Il a fallu les observations en accélérateurs du début des années 1970 et la découverte de la théorie du confinement des quarks pour que la communauté scientifique admette leur existence. Ces mêmes années, la théorie décrivant les interactions fortes entre ces quarks, la chromodynamique quantique, passait des tests décisifs. La théorie électrofaible ne tarda pas à s'imposer aussi, liant quarks et leptons dans différentes réactions entres particules, mais au prix d'une multiplication par deux du nombre de quarks. Apparaissaient alors dans la théorie, les quarks beau (b), charmé (c) et top (t). 

Des particules presque insaisissables

Le quark charmé a été découvert par Burton Richter au Slac et par Samuel Ting au Laboratoire national de Brookhaven, en 1974. Les quarks beau et top furent directement observés au Tevatron (Fermilab), respectivement en 1977 et 1994. Ces six saveurs de quarks peuvent se combiner par deux ou par trois et il en résulte que plusieurs dizaines de particules différentes sont possibles sur cette base. Ce sont donc les hadrons.

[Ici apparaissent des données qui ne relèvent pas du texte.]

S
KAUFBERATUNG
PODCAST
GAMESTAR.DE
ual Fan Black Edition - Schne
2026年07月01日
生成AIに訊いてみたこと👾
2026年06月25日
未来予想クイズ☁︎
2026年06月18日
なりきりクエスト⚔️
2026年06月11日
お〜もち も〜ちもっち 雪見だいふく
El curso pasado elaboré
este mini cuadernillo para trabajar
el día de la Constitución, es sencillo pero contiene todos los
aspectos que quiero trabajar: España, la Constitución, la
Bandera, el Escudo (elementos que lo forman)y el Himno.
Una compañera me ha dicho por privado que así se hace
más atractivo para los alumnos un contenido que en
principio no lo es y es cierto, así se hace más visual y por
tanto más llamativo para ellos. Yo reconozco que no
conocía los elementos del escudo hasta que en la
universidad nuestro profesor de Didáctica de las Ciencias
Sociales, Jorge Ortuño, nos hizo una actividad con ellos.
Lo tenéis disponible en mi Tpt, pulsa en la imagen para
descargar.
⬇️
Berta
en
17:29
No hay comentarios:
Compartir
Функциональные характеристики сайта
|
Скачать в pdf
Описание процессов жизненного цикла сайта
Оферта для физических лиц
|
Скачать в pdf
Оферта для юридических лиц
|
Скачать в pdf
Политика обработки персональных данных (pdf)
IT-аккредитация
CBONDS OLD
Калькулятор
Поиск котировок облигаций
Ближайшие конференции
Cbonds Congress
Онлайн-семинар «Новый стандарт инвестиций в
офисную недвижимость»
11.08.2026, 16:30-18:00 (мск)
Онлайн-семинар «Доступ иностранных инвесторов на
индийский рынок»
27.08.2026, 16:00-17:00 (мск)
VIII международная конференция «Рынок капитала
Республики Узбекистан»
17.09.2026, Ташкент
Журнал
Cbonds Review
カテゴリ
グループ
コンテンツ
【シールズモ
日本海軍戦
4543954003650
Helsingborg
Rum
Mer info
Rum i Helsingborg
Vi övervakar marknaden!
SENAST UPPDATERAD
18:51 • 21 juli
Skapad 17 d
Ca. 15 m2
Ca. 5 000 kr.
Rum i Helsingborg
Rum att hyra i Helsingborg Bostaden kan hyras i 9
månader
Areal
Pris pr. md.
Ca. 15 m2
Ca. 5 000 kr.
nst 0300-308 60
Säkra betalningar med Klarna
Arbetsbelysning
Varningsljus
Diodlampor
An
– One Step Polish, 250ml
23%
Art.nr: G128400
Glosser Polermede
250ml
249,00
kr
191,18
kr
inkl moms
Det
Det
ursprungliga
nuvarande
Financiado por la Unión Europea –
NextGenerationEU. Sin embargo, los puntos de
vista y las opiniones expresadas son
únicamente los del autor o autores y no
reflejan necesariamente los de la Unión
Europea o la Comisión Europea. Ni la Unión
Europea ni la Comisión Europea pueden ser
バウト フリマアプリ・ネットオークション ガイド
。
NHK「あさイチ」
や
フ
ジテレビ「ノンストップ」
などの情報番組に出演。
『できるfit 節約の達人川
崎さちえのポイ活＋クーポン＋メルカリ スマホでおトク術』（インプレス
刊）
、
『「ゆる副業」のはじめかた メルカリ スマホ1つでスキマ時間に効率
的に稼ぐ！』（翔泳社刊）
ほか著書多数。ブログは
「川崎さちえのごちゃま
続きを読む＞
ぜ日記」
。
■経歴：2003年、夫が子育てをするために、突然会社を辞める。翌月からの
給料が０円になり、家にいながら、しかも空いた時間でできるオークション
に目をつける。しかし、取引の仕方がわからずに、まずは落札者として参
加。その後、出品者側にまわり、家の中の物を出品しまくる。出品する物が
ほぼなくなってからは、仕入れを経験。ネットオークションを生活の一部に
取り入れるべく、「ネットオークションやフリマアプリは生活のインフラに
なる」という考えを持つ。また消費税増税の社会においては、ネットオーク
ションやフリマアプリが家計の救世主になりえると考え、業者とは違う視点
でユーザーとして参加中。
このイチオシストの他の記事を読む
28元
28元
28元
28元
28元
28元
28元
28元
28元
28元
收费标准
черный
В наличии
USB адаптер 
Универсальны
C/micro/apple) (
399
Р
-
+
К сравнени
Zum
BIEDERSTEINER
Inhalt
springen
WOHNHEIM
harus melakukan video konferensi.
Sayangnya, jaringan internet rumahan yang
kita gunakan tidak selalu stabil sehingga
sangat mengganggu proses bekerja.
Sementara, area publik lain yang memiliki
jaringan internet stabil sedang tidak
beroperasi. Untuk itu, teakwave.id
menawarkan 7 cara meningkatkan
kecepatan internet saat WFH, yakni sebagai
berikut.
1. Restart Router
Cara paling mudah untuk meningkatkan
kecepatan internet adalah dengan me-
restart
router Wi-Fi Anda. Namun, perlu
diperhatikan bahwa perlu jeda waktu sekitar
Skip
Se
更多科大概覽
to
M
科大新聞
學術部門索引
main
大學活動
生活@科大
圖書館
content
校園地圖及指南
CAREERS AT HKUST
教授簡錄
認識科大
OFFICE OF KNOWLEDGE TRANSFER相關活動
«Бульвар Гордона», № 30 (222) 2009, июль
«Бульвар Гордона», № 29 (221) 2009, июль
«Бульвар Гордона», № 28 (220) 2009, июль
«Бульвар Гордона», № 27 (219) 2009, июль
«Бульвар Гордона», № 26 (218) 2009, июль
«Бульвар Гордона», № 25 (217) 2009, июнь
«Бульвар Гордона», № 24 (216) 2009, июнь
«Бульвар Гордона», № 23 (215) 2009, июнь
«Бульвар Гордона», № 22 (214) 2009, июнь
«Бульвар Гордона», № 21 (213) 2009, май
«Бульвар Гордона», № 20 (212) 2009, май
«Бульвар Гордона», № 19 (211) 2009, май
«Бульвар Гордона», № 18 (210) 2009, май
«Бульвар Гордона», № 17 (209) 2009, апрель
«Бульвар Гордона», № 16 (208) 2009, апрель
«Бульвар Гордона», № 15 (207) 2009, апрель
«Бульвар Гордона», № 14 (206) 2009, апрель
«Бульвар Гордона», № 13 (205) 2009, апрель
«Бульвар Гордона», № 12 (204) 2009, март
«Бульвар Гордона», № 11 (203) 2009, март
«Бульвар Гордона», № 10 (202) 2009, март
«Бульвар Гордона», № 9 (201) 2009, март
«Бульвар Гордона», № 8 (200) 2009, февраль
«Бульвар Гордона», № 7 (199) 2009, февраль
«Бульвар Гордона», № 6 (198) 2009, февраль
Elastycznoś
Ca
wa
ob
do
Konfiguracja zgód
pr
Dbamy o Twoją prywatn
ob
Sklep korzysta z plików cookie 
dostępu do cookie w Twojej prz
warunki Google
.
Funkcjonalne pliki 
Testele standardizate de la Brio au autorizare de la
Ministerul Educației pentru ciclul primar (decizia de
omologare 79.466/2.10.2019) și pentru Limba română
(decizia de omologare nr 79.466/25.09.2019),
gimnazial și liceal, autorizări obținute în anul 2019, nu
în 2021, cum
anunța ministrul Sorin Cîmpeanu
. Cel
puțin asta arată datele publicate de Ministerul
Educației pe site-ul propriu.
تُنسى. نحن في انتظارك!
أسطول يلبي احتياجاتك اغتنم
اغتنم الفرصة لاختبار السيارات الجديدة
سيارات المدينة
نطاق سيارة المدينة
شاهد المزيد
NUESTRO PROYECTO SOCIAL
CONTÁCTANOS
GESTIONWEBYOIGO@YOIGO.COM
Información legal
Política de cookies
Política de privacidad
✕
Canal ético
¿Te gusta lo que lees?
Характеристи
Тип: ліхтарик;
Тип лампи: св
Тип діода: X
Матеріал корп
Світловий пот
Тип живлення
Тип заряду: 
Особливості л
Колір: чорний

Les détails des réactions de désintégration du nouveau baryon. Les produits finaux suite à une cascade de désintégrations sont des protons p et des mésons pi. © Fermilab

En dehors des nucléons, les hadrons sont très, très instables et ne vivent que d'infimes fractions de seconde. Tout comme les atomes, ils possèdent des niveaux d'excitation, autant dire que c'est un véritable déluge de particules, toutes différentes les unes des autres, qui apparaît lorsque l'on réalise des collisions à hautes énergies entre protons et antiprotons.

Identifier celles qui sont les plus difficiles à produire et les plus instables est donc loin d'être simple et c'est pourquoi plusieurs hadrons manquent à l'appel. C'était le cas du , un baryon formé d'un quark u, d'un quark s et d'un quark b, finalement identifié aujourd'hui par le détecteur CDF, le même dont on avait pensé il y a quelques mois qu'il avait peut-être observé le mythique boson Z'.